Our design will use the following pins:
32 Data input
32 Data output
1 Reset
1 Clock
1 Vdd
1 Ground
6. Design Style
We estimate the following transistor counts for each component:
CAM
1024 x 7 Tag cells @ 18 transistors / cell = 128,304
1024 x 8 Data cells @ 12 transistors / cell = 98,304
2 : 1024 Isolation transistors = 2,048
Memory total = 228,656
Data Path
2 : 10 bit 4 to 1 Multiplexer = 280
2 : 10 bit 3 to 1 Multiplexer = 240
2 : 1024 to 10 Priority Encoder = ~3000
2 : 10 to 1024 Column Decoder = 12448
2 : 10 bit register = 160
24 Tri-State buffers with precharge = 120
Data Path total = 16,248
Address Counter (Random Logic)
2 x 10 bit counter = 200
This totals to approximately 245,000 transistors.

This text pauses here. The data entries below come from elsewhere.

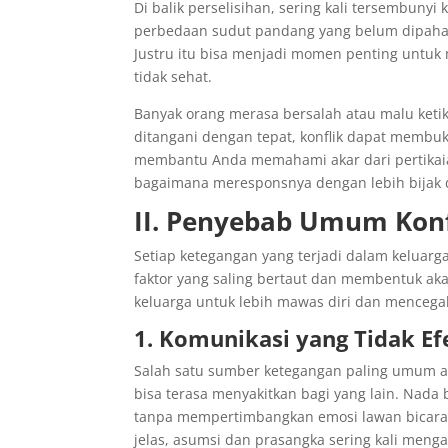
Di balik perselisihan, sering kali tersembuny
perbedaan sudut pandang yang belum dipahami.
Justru itu bisa menjadi momen penting untuk 
tidak sehat.
Banyak orang merasa bersalah atau malu keti
ditangani dengan tepat, konflik dapat membuka
membantu Anda memahami akar dari pertikaia
bagaimana meresponsnya dengan lebih bijak 
II. Penyebab Umum Konf
Setiap ketegangan yang terjadi dalam keluarga 
faktor yang saling bertaut dan membentuk a
keluarga untuk lebih mawas diri dan mencega
1. Komunikasi yang Tidak Ef
Salah satu sumber ketegangan paling umum ad
bisa terasa menyakitkan bagi yang lain. Nada 
tanpa mempertimbangkan emosi lawan bicara 
jelas, asumsi dan prasangka sering kali meng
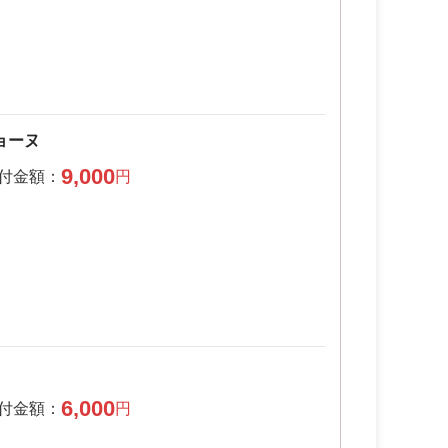
ョーヌ
9,000
6,000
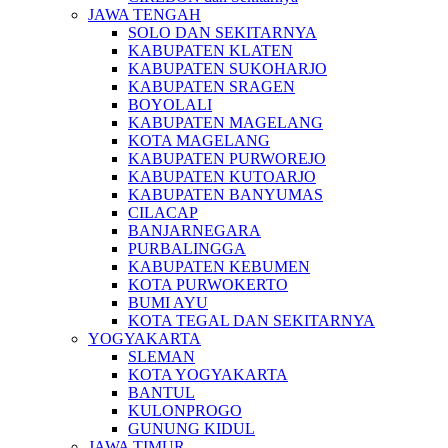
JAWA TENGAH
SOLO DAN SEKITARNYA
KABUPATEN KLATEN
KABUPATEN SUKOHARJO
KABUPATEN SRAGEN
BOYOLALI
KABUPATEN MAGELANG
KOTA MAGELANG
KABUPATEN PURWOREJO
KABUPATEN KUTOARJO
KABUPATEN BANYUMAS
CILACAP
BANJARNEGARA
PURBALINGGA
KABUPATEN KEBUMEN
KOTA PURWOKERTO
BUMI AYU
KOTA TEGAL DAN SEKITARNYA
YOGYAKARTA
SLEMAN
KOTA YOGYAKARTA
BANTUL
KULONPROGO
GUNUNG KIDUL
JAWA TIMUR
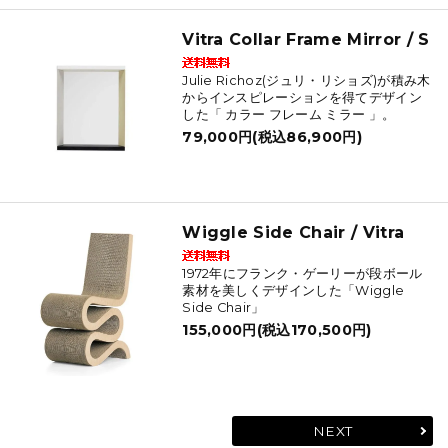
Vitra Collar Frame Mirror / S
Julie Richoz(ジュリ・リショズ)が積み木
からインスピレーションを得てデザイン
した「 カラー フレーム ミラー 」。
79,000円(税込86,900円)
Wiggle Side Chair / Vitra
1972年にフランク・ゲーリーが段ボール
素材を美しくデザインした「Wiggle
Side Chair」
155,000円(税込170,500円)
NEXT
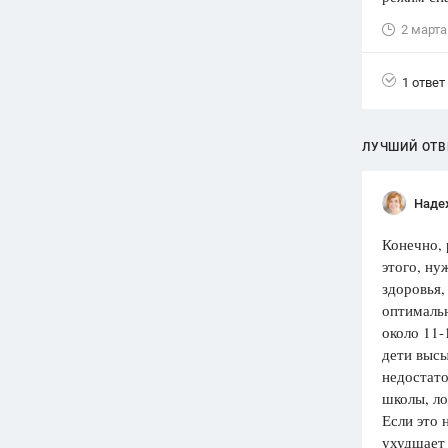
2 марта
Вузы
1752
ответа
1 ответ
Олимпиады
82
ответа
Spotlight
ЛУЧШИЙ ОТВ
1551
ответ
ГИА
Наде
280
ответов
Конечно, 
этого, ну
здоровья,
оптимальн
около 11-
дети высы
недостато
школы, ло
Если это 
ухудшает 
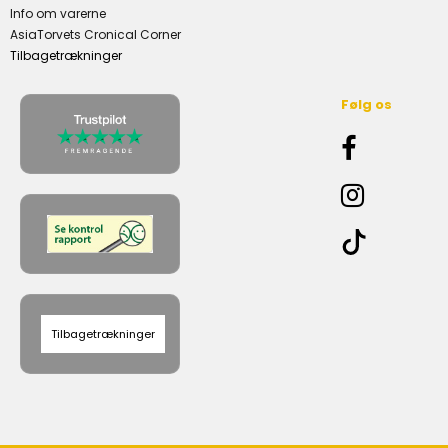
Info om varerne
AsiaTorvets Cronical Corner
Tilbagetrækninger
Følg os
Tilbagetrækninger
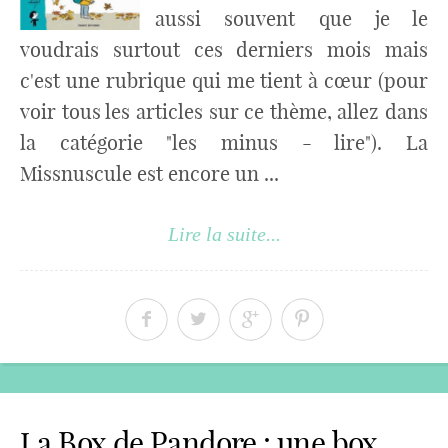
aussi souvent que je le
voudrais surtout ces derniers mois mais
c'est une rubrique qui me tient à cœur (pour
voir tous les articles sur ce thème, allez dans
la catégorie "les minus - lire"). La
Missnuscule est encore un ...
Lire la suite...
La Box de Pandore : une box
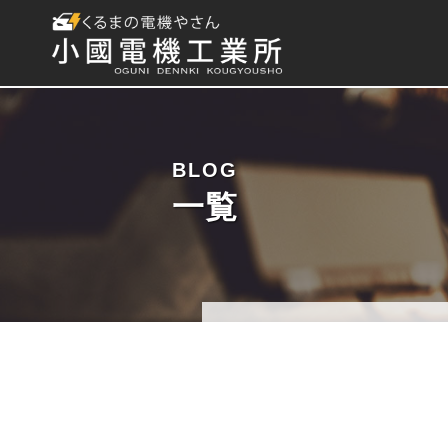
BLOG
一覧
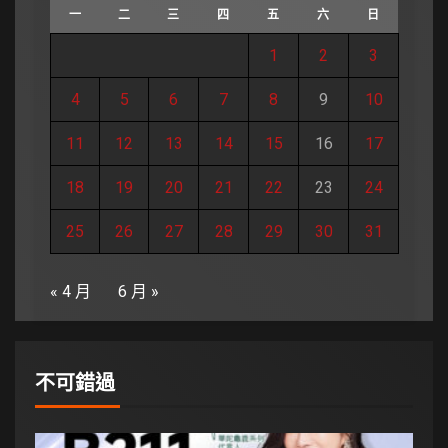
一
二
三
四
五
六
日
1
2
3
4
5
6
7
8
9
10
11
12
13
14
15
16
17
18
19
20
21
22
23
24
25
26
27
28
29
30
31
« 4 月
6 月 »
不可錯過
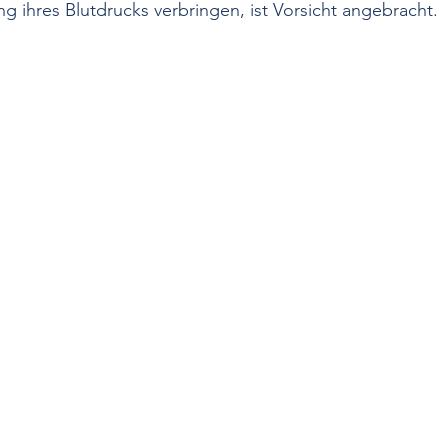
 ihres Blutdrucks verbringen, ist Vorsicht angebracht. 
Hypotonie
Stress
Medikamentöse Therapie
Nich
fall
Netzhautdurchblutung
Epidemiologie
Diabetes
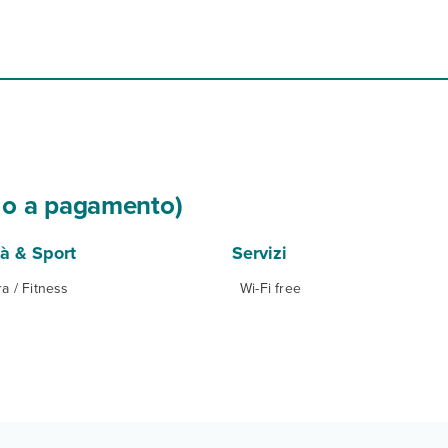
si o a pagamento)
tà & Sport
Servizi
ra / Fitness
Wi-Fi free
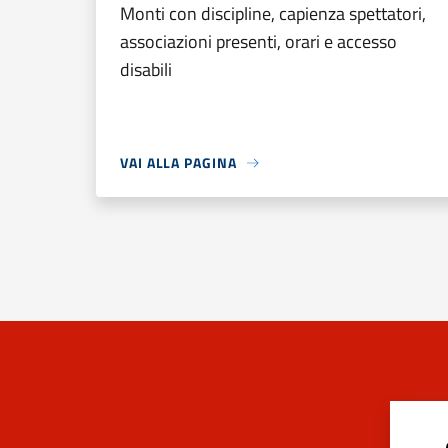
Monti con discipline, capienza spettatori,
associazioni presenti, orari e accesso
disabili
VAI ALLA PAGINA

These estimates are conservative and we expect them to be revised downward.
7. Partitioning
This design project leds itself very well to partitioning. Brian Magnuson will design and
simulate the memory blocks along with their input buffers. Andrew Wolen will design the
counter that determines the write addresses as well as the priority encoder. André Mathieu
will design the row decoders, multiplexers and the remaining registers. The design reports
will be a collaborative effort with each team member responsible for the information related
to their part of the project. We will edit the reports as a group in order to maintain a
consistent writing style.
8. Schedule
The blocks to this design can all be simulated independently. As such, each member of the
group can proceed with their portion of the design with April 7 as the target date for
combining the blocks and testing the system. The memory module and the priority encoder will
require the most amount of simulation using Spice to determine critical paths and speeds of
the design.
9. Test Chip Tapeout and Fabrication
This design is very scalable. The concepts can be utilized on a design using many fewer CAM
cells. This would require smaller versions of each of the component blocks. This new smaller
design could be implemented in footprint of the MOSIS 4,000 square lamda 1.2u technology.